Monday, April 21, 2008

weekend recap!

The little scavenger hunt that I alluded to in the last post ended up being one of the most interesting/entertaining/ridiculous experiences that I've had in my college career. My awesome team ended up placing third (out of 22 registered teams!), and I have to say, I don't know if I'll ever participate in anything as simultaneously challenging and absolutely absurd.

Some of the things that I did:
-Gained employment at a car wash
-"Got freaky" on a mannequin in Macy's
-Researched where to buy a live chicken in my city, as well as contacted the local Humane Society so we could return it afterwards (my teammates carried this out, but I found the information)
-Rickrolled a dean
-Translated an entire chapter of Harry Potter into l33t (such a tragedy, actually, because I misread the task and we were only supposed to translate a paragraph)
-Went co-ed skinny dipping at six in the morning (fucking COLD)
-Slept only 40 minutes the entire 24 hour period and fasted the entire time (it was for points. Stupid, I know, but true)
-Got two people under the age of 18 to read one of the Vagina Monologues for the judges
-Got an 80 year old woman* to do the same

Some of the things my teammates did:
-Naked oil wrestled in front of a huge cheering crowd of people
-Used a dual douche/enema device
-Febreezed the entirety of one of the frats on campus
-Masturbated a la mysterious stranger (when you sit on your hands until they go numb and then masturbate) while crying to "Love Will Tear Us Apart" in the background AND FILMED IT FROM THE WAIST DOWN
-Railed garam masala (apparently this stuff BURNS) off an erect penis
-Gave a blowjob on the lawn of the college's president (as in not the student one, but the one that gets paid tons of money)
-Drank their own piss
-Suckled a cat
-Participated in an actual circle jerk (again, to the approving cheers of a shit ton of people)
-Came on some Tastykakes and then ate their own cum in front of the judges

While some of this stuff may sound horrible and demeaning, in the end, none of us felt like we did anything that we regretted (which is, I think, really important). Also, realize that I'm giving you the most ridiculous highlights (there were other, less shocking tasks, like offering to buy someone a "drank" T-pain style or calling your parents and telling them that you had gotten someone pregnant/were pregnant and sustaining the conversation for ten minutes). In the end, I think this is something I would never do again (obviously), but I am so incredibly happy that I did it once (and did it right!).

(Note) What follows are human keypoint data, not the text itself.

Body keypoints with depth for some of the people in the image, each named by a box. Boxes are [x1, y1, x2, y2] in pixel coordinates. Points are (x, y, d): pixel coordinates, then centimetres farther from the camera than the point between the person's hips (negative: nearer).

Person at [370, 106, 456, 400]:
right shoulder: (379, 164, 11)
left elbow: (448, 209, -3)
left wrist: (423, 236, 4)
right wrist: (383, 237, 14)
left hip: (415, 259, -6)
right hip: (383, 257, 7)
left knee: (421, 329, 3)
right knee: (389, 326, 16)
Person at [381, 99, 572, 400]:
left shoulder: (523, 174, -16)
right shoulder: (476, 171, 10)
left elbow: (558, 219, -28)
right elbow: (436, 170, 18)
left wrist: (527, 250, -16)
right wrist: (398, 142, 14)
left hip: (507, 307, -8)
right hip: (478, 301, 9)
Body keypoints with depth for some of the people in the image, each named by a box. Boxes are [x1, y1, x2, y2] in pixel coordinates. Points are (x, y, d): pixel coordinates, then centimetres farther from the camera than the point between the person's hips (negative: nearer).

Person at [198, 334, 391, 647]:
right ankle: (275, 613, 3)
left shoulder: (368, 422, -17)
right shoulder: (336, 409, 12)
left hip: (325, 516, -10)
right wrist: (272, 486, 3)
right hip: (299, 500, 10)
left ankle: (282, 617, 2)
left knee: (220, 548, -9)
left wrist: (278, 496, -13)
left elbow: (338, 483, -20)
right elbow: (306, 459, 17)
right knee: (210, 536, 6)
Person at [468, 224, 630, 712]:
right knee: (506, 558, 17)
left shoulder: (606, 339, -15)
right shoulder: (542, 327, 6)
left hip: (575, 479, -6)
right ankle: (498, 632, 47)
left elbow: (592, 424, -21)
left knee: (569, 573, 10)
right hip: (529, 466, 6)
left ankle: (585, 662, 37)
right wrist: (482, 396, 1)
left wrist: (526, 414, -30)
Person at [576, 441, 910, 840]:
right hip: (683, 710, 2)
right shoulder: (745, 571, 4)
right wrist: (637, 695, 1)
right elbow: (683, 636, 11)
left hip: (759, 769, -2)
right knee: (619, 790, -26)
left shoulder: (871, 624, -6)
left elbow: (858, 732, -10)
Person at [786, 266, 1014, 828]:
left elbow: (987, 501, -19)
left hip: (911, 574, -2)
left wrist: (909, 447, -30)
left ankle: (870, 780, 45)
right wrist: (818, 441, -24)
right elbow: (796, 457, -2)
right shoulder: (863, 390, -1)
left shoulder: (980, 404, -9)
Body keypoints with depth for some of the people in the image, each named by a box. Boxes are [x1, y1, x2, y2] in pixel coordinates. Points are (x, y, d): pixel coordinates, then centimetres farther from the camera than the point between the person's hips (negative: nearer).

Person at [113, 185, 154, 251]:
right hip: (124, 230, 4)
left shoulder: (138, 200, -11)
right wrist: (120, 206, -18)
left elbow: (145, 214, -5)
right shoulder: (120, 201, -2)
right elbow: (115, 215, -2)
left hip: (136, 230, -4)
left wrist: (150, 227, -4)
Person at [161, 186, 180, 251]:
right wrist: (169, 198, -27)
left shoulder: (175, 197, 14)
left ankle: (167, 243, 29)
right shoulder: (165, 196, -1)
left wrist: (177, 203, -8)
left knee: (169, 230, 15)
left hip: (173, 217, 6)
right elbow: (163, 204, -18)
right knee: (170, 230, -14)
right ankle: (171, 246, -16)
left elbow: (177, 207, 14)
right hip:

The funniest part is that this whole scavenger hunt is centered around 4/20, but no one on my team did a single drug and three of us didn't even get drunk in the entire 24 hour period of the event. When Sunday (the actual 4/20) rolled around, I was back in my favorite academic building, busily working away.

*This actually turned out to be a horrible idea. The woman that we found was pretty awful (though I guess somewhat hilarious if you could prevent yourself from being offended). When she asked me what I studied and I responded with "Sociology/Anthropology, Women's Studies, and English Literature," she asked me how I thought I was going to find a man who was willing to marry me. When I awkwardly tried to laugh and say it would be even harder because I'm going to grad school, she nodded wisely and told me that my marriageability was "going down" (my awesome teammate then tersely told her that "at least her hireability is going up").

Whilst reading the monologue (I had her do the "what my vagina would wear" because it was the least "obscene"), she commented "I suppose this is supposed to be funny," and then informed us that what her vagina would wear would be a penis "because that's what vaginas are made for." Upon seeing our shocked expressions (heterosexism! heterosexism!), she paused for another minute, and then said "Well, they're made for that and I suppose to be a birth canal."

The crowning moment came when we were leaving and she asked me where I was from "originally." When I said China, her response was, "Oh....so that's where you get that accent from." (Realize that I came to the United States when I was two years old, and I most assuredly do NOT have an accent whatsoever). I guess in some ways this woman was rather amusing (she told us that Jews brought civilization to most of the world and that she was quite upset that her son had married a Catholic), but in the end, I really question whether it was worth the whole ordeal just to get the points.

1 comment:

a Wildean pursuit said...

hahahah oh dated old ladies. I've had that sort of reaction before, "why are you in SCIENCE???" oh if they only knew.